А тут еще это странное проклятие! В этих свитках, должно быть, содержится нечто важное, раз старик Давид делал все, чтобы сберечь их.

Блуждающие химерические мысли Бена вернулись к самой находке. По опыту он знал, что вскоре новость о ней выплывет наружу, а раз такое произойдет, весь мир тут же насторожится. Реклама будет потрясающей. Имя Бенджамена Мессера станет неразрывно связанным с этим открытием, он вдруг окажется в центре внимания, о чем часто мечтал. Он начнет писать книги, давать интервью на телевидении, совершать поездки по всей стране. Он завоюет авторитет и славу, признание и…

В камине раздался треск, и ярко вспыхнули языки пламени. Рядом кто-то тихо дышал. Бен почувствовал, что его лицо стало пылать либо от огня извне, либо от огня внутри. По мере того как разум стал терять прежнюю бдительность и дисциплинированность, ему в голову начали лезть разные мысли, и он как бы невзначай вспомнил послания Джона Уезерби.

Первое из них представляло собой лишь краткую записку, в которой Бену сообщалось о каком-то «замечательном открытии», которое сделал Уезерби.

«Итак, – подумал Бен, когда два с половиной месяца назад прочитал эту записку, – Уезерби все-таки нашел эту синагогу второго века.
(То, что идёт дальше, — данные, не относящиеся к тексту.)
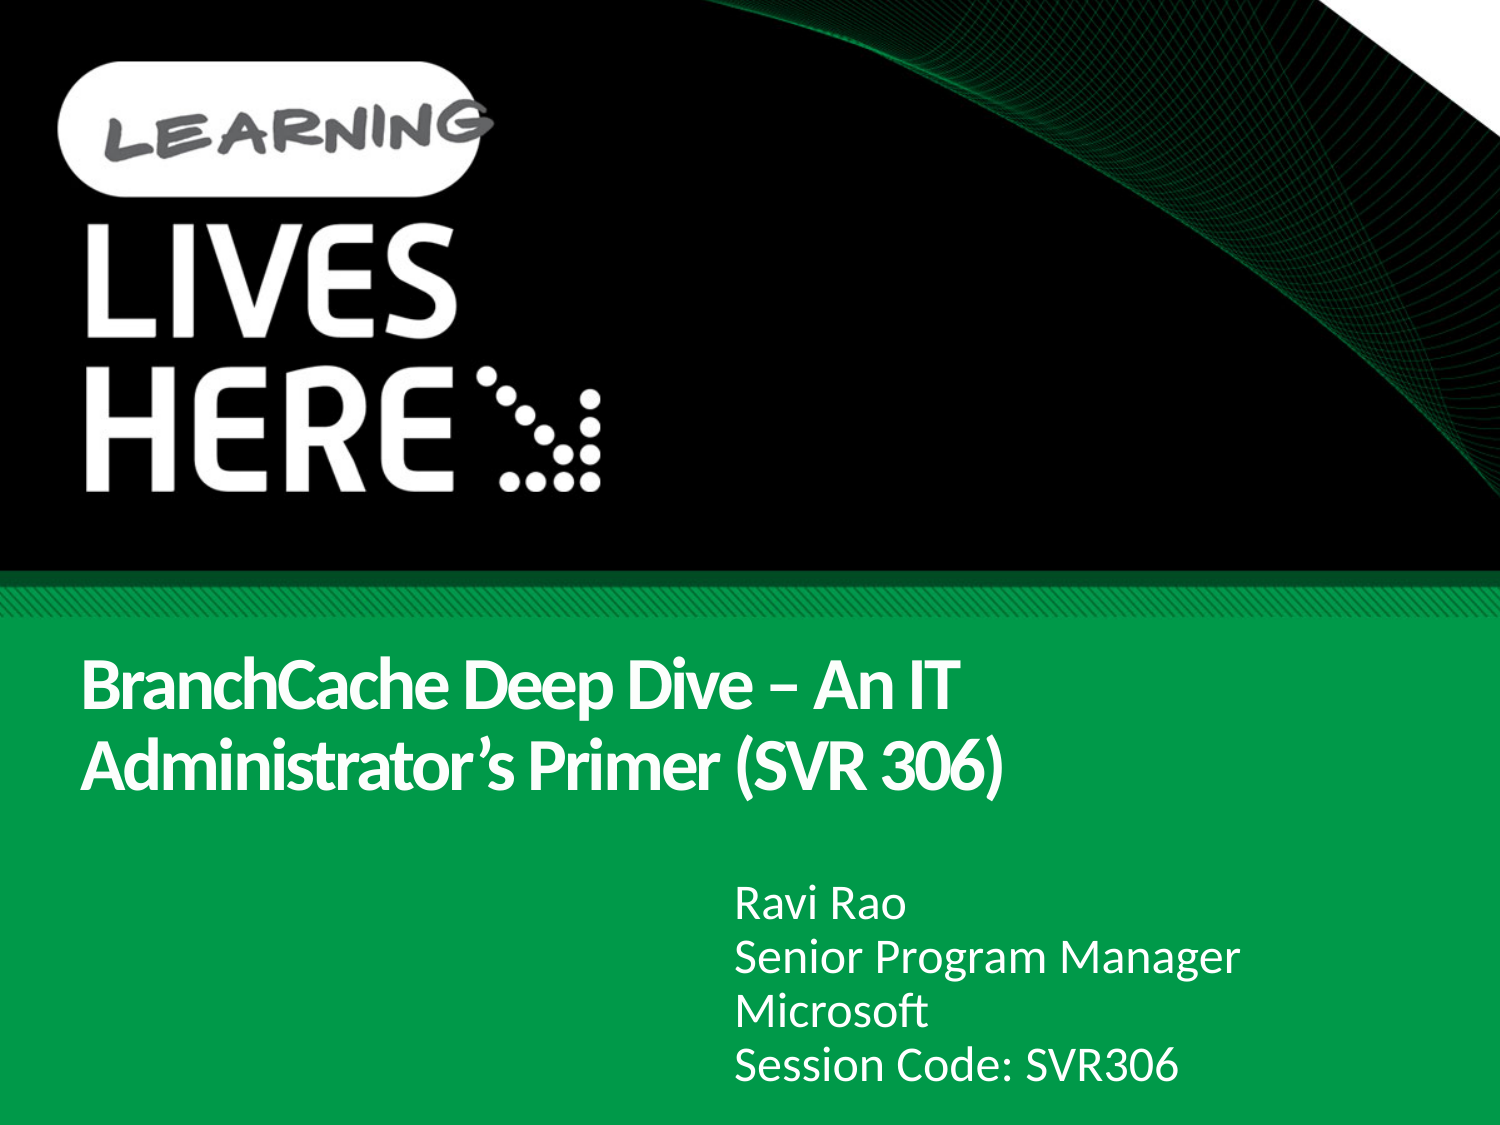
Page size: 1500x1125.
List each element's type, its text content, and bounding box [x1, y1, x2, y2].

subtitle Ravi Rao Senior Program Manager Microsoft Session Code: SVR306 [734, 876, 1360, 952]
picture [0, 0, 1500, 1125]
title BranchCache Deep Dive – An IT Administrator’s Primer (SVR 306) [80, 644, 1380, 864]
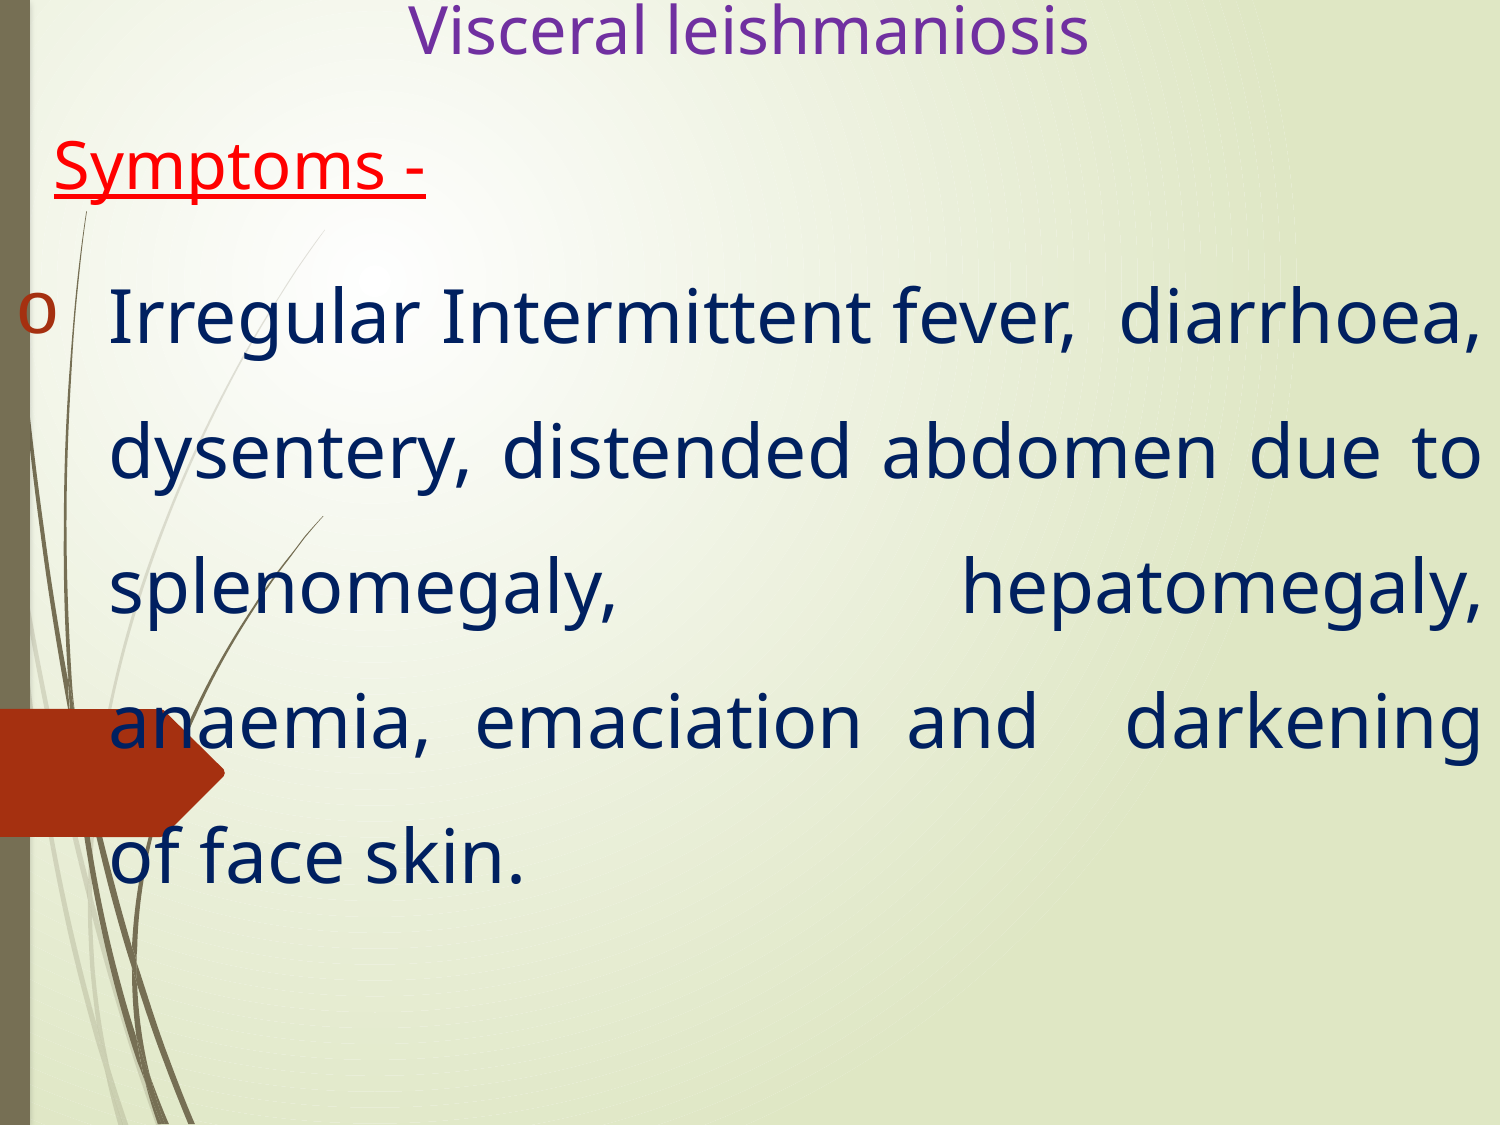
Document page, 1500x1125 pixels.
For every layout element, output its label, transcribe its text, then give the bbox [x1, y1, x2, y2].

title Visceral leishmaniosis [0, 0, 1500, 75]
subtitle Symptoms - Irregular Intermittent fever, diarrhoea, dysentery, distended abdomen due to splenomegaly, hepatomegaly, anaemia, emaciation and darkening of face skin. [0, 75, 1500, 1125]
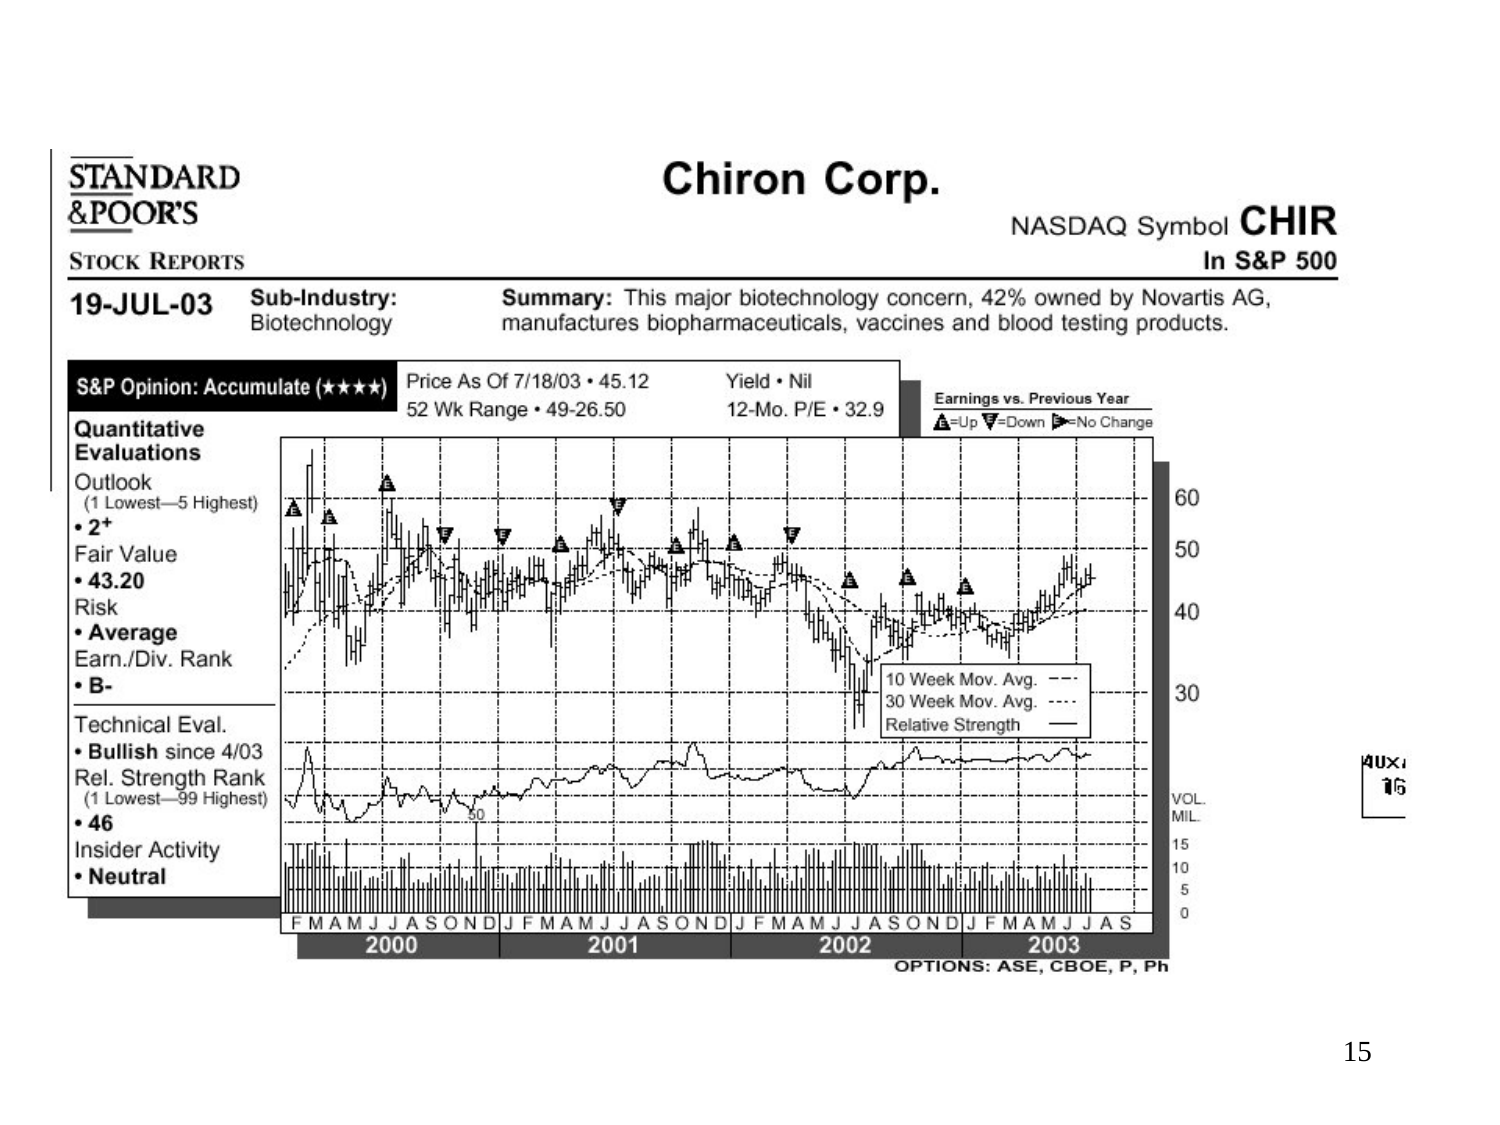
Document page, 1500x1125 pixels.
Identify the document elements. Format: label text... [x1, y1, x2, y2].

Что ж, он просто молодец». Однако затем последовал телефонный звонок из Иерусалима, голос Уезерби звучал так, будто он говорил, опустив голову в ведро. Ученый рассказывал о тайнике со свитками, который обнаружил, и добавил, что собирается просить Бена определить возраст этих рукописей и перевести их. Этот разговор состоялся два месяца тому назад.

В следующий раз Уезерби дал о себе знать через месяц, прислав длинное письмо. В нем хронологически излагались события от начала раскопок до обнаружения свитков. Подробно описывалось место раскопок и особенно шестой слой земли, прилагался список артефактов, обнаруженных рядом с сосудами: домашняя утварь, монеты, осколки гончарных изделий. Потом следовало описание сосудов и самих свитков.